On Thursday 18. July 2019 09.54.59 Michael Kesper wrote:
On 17.07.19 13:30, Paul Boddie wrote:
And obviously, with everybody loading up the "modern" Web with superfluous gadgetry, Firefox will gladly saturate the CPU, I/O channels and take lots of RAM. Unfortunately, more lightweight browsers like NetSurf [3] are likely to struggle with today's mainstream sites infused with surveillance capitalism, reaching out to dozens of other sites serving their own JavaScript payloads on every page load.
I run some old machines too with xfce, will try MATE too. :)

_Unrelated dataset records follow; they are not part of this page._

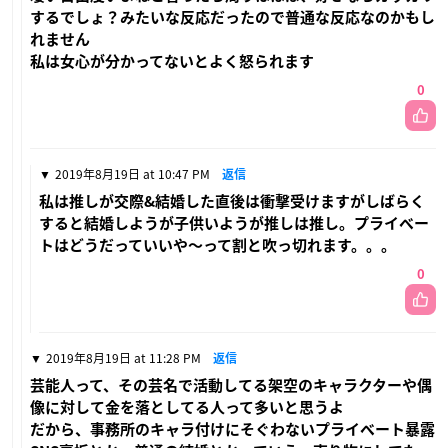
するでしょ？みたいな反応だったので普通な反応なのかもし
れません
私は女心が分かってないとよく怒られます
0
2019年8月19日 at 10:47 PM
返信
私は推しが交際&結婚した直後は衝撃受けますがしばらく
すると結婚しようが子供いようが推しは推し。プライベー
トはどうだっていいや〜って割と吹っ切れます。。。
0
2019年8月19日 at 11:28 PM
返信
芸能人って、その芸名で活動してる架空のキャラクターや偶
像に対して金を落としてる人って多いと思うよ
だから、事務所のキャラ付けにそぐわないプライベート暴露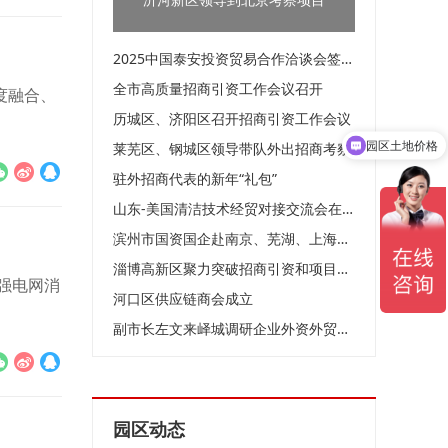
2025中国泰安投资贸易合作洽谈会签约项目评审会召开
全市高质量招商引资工作会议召开
度融合、
历城区、济阳区召开招商引资工作会议
园区土地价格
莱芜区、钢城区领导带队外出招商考察
驻外招商代表的新年“礼包”
山东-美国清洁技术经贸对接交流会在济南成功举办
滨州市国资国企赴南京、芜湖、上海开展招商考察
淄博高新区聚力突破招商引资和项目建设动员大会召开
强电网消
河口区供应链商会成立
副市长左文来峄城调研企业外资外贸工作
园区动态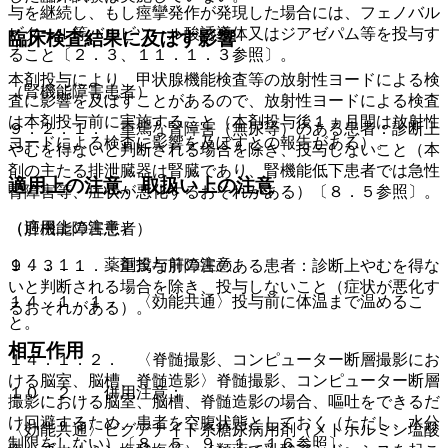
与を継続し、もし痙攣発作が発現した場合には、フェノバル
ビタール等バルビツール酸誘導体又はジアゼパム等を投与す
臨床検査結果に及ぼす影響
ること〔２．３、１１．１．３参照〕。
本剤投与により、甲状腺機能検査等の放射性ヨードによる検
（腎機能障害患者）
査に影響を及ぼすことがあるので、放射性ヨードによる検査
は本剤投与前に実施すること（本剤投与後１ヵ月間は放射性
９．２．１． 重篤な腎障害（無尿等）のある患者：診断上
ヨードによる検査に影響を及ぼすとの報告がある）。
やむを得ないと判断される場合を除き、投与しないこと（本
剤の主たる排泄臓器は腎臓であり、腎機能低下患者では急性
適用上の注意、取扱い上の注意
腎障害等、症状が悪化するおそれがある）〔８．５参照〕。
（適用上の注意）
（肝機能障害患者）
１４．１． 薬剤投与前の注意
９．３．１． 重篤な肝障害のある患者：診断上やむを得な
いと判断される場合を除き、投与しないこと（症状が悪化す
１４．１．１． 〈効能共通〉投与前に体温まで温めるこ
るおそれがある）。
と。
相互作用
１４．１．２． 〈脊髄撮影、コンピューター断層撮影にお
ける脳室、脳槽、脊髄造影〉脊髄撮影、コンピューター断層
１０．２． 併用注意：
撮影における脳室、脳槽、脊髄造影の場合、嘔吐をできるだ
け回避するため、患者を空腹状態としておく（ただし、水分
〈効能共通〉ビグアナイド系糖尿病用剤（メトホルミン塩酸
制限をしない）〔８．５、９．１．１６参照〕。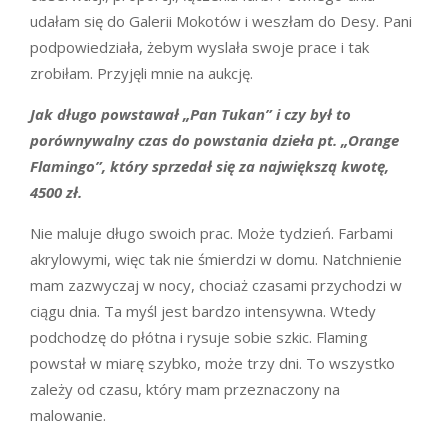
udałam się do Galerii Mokotów i weszłam do Desy. Pani
podpowiedziała, żebym wyslała swoje prace i tak
zrobiłam. Przyjęli mnie na aukcję.
Jak długo powstawał „Pan Tukan” i czy był to
porównywalny czas do powstania dzieła pt. „Orange
Flamingo”, który sprzedał się za największą kwotę,
4500 zł.
Nie maluje długo swoich prac. Może tydzień. Farbami
akrylowymi, więc tak nie śmierdzi w domu. Natchnienie
mam zazwyczaj w nocy, chociaż czasami przychodzi w
ciągu dnia. Ta myśl jest bardzo intensywna. Wtedy
podchodzę do płótna i rysuje sobie szkic. Flaming
powstał w miarę szybko, może trzy dni. To wszystko
zależy od czasu, który mam przeznaczony na
malowanie.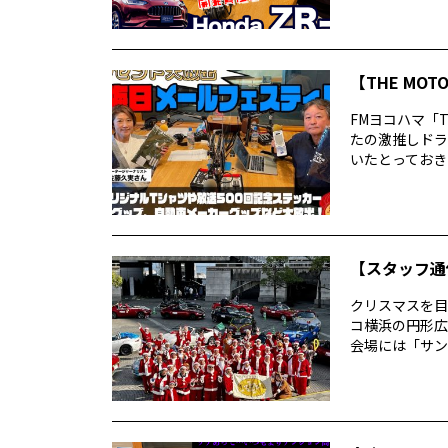
【THE MO
FMヨコハマ「T
たの激推しドラ
いたとっておきの
【スタッフ通
クリスマスを目
コ横浜の円形広
会場には「サン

In the warmer weather, I switched to using the CI20 as my main working machine and can share a few more experiences. In summary, I can say that silent computing, without a fan making a noise like a turboprop aircraft on the runway and without the constant stream of hot air through the rear of the machine, is probably something I will be doing more of.
Also - maybe most importantly - it saves energy and will be generally better for the environment: a MIPS-based SoC is always going to need less power than a Pentium 4 from possibly Intel's most wasteful generation of CPUs. Sadly, "more is better" continues to be the dominant theme of the technology industry: power consumption benefits (due to more efficient circuitry) are typically overturned by vastly increased consumption.
Anyway, while there are some things that MATE, being a continuation of GNOME 2, doesn't do well - a lack of keyboard shortcuts for switching virtual desktops, for instance - the environment seems decent enough for my purposes. The terminal can show colours that I like, mostly performs as well as Konsole (on KDE), and only lacks the Shift-Up/Down shortcuts for line-by-line scrolling.
On machines like the CI20 where the proprietary GPU is disabled, you need to have software rendering/compositing/whatever enabled. MATE supports this, but other environments may not (or not obviously). Scrolling and navigation in the terminal can be slower (although I also experienced this after a Debian upgrade on my Intel machine), but vi/vim permit convenient jumping around by multiples of lines, so it isn't a huge problem.
While normal sites are usable when uBlock Origin takes care of filtering out most crap, more "active" sites (heavy use of JS/CSS) become really sluggy, though and turn otherwise silent machines into noisy monsters because their fans will run at full throttle.
So, my solution to this is to open the network monitoring development tool in Firefox, load a page with a lot of surveillance scripts, save the log as a "HAR" format file, and then I have a script which dumps the hosts from the log. With that output, after editing to preserve the sites providing genuine content, I have another script which assigns the hosts with unrouteable IP addresses, and this then gets deployed in /etc/hosts.
It is remarkable how much difference this makes and how many script/image/tracking hosts are involved in serving even those sites that have something to say about the ethics of surveillance. I guess it is easy to criticise a habit but harder to actually break it. Again, leadership from organisations like the FSFE on such matters is rather lacking, but that is another topic.